A 4" hole will allow your hand to get inside and reach for wires etc. I then glue a 2" wide drywall or wood backer inside the hole held with 2 drywall screws. When the glue is set up, I replace the plug back in the hole and fill the gap with compound. Sand it flush and you can't tell it was ever there.... PS, I didn't watch the video so .....:nerd2:


----------



## epicfail48 (Mar 27, 2014)

Huh, neat. Ill have to keep this one in mind


----------



## GeorgeC (Jul 30, 2008)

woodnthings said:


> A 4" hole will allow your hand to get inside and reach for wires etc. I then glue a 2" wide drywall or wood backer inside the hole held with 2 drywall screws. When the glue is set up, I replace the plug back in the hole and fill the gap with compound. Sand it flush and you can't tell it was ever there.... PS, I didn't watch the video so .....:nerd2:


This technique works on a wide range of hole sizes. Use multiple backers on larger holes. Difficult to do with hole much smaller than 2".

George


----------



## shoot summ (Feb 21, 2014)

I use these, quick, not as cheap though.

https://smile.amazon.com/Walboard-T...&qid=1477999155&sr=8-6&keywords=drywall+patch


----------



## Steve Neul (Sep 2, 2011)

What I've been doing is cut the hole square and screw a couple 1x2's over the back side of the hole for the patch. Then a little mesh tape and it's ready for mud.


----------



## shoot summ (Feb 21, 2014)

Steve Neul said:


> What I've been doing is cut the hole square and screw a couple 1x2's over the back side of the hole for the patch. Then a little mesh tape and it's ready for mud.

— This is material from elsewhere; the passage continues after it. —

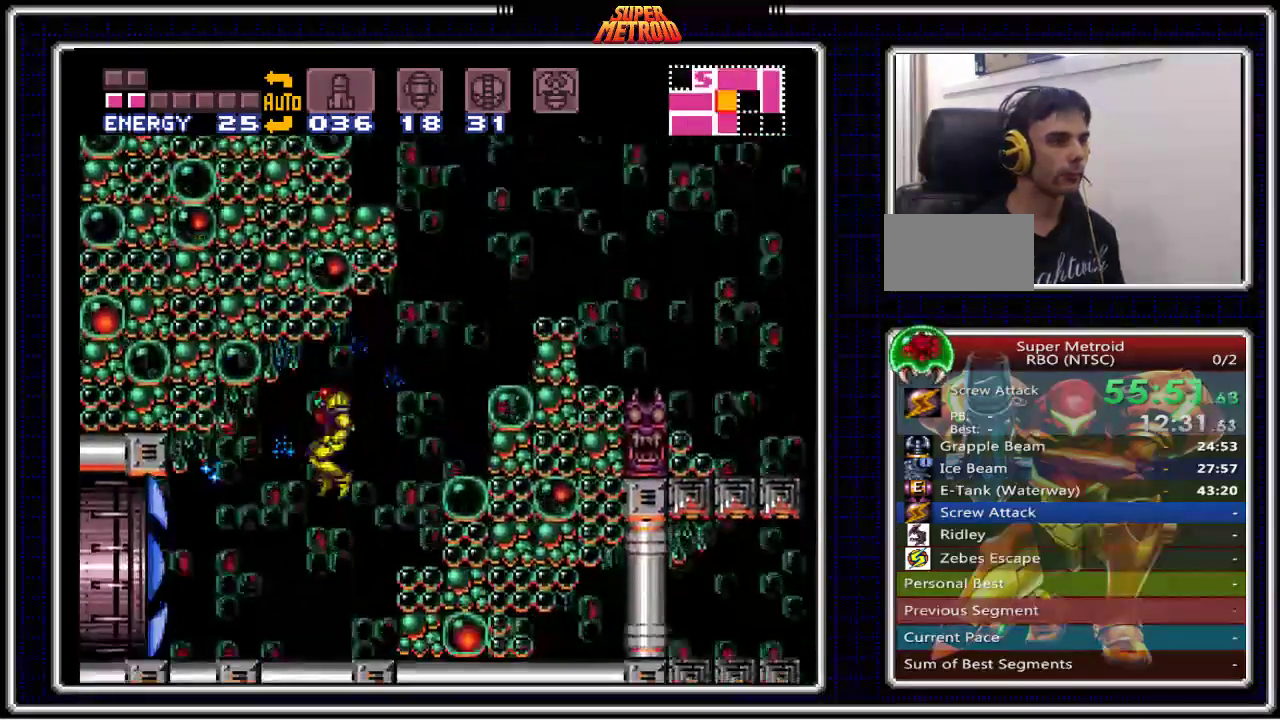
{"buttons": [], "events": [[33, "DPAD_LEFT", "up"], [67, "Y", "down"], [167, "Y", "up"], [233, "DPAD_DOWN", "down"], [250, "Y", "down"], [300, "DPAD_DOWN", "up"], [317, "Y", "up"], [400, "Y", "down"], [417, "DPAD_DOWN", "down"], [483, "Y", "up"], [500, "DPAD_DOWN", "up"]]}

That's the way I've done it for years, basically any scrap I have laying around that will take a screw, ply seems to work best as solid material tends to split. Depending on the patch, and what scrap I have I will sometimes bridge the hole, or just make support "fingers" that come in from the edge.

For smaller one or two hole patches I go with the pre-made ones I listed above. Not cheap material wise, but really cheap time wise, peal and stick...


----------



## woodnthings (Jan 24, 2009)

*the hole saw won't won't if ...*



Steve Neul said:


> What I've been doing is cut the hole square and screw a couple 1x2's over the back side of the hole for the patch. Then a little mesh tape and it's ready for mud.


If you already have a small hole to repair and can get the pilot started just away from the hole, the hole saw WILL work. If not, you'll need to cut a rectangular hole and use Steve's method. The hole saw method does eliminate measuring and fitting a scrap in an irregular size hole.:smile3:


----------



## Steve Neul (Sep 2, 2011)

My only issue with the hole saw method as shown in the video is when he was tearing off the excess rock from around the center plug you could see he was tearing the paper loose in spots on the plug too. This would create a void in the paper that would show up when you mud over it. He must have worked some glue under the paper not shown in the video. 

Even using the hole saw I think I would be inclined to put wood behind the patch.


----------



## m.n.j.chell (May 12, 2016)

Using a hole saw on dry wall, I run the drill backwards until it cuts through the paper, then run it forward to complete the cut. Makes for a much cleaner "exposed side" cut.


----------



## FrankC (Aug 24, 2012)

It is what it is, another way to patch a hole, probably used more by apartment maintenance people than the average home owner due to the simplicity of only needing a random thickness of drywall to do the job.

Chances are that I will have forgotten about the method next time I have to patch a hole and just use my backer board system again.


----------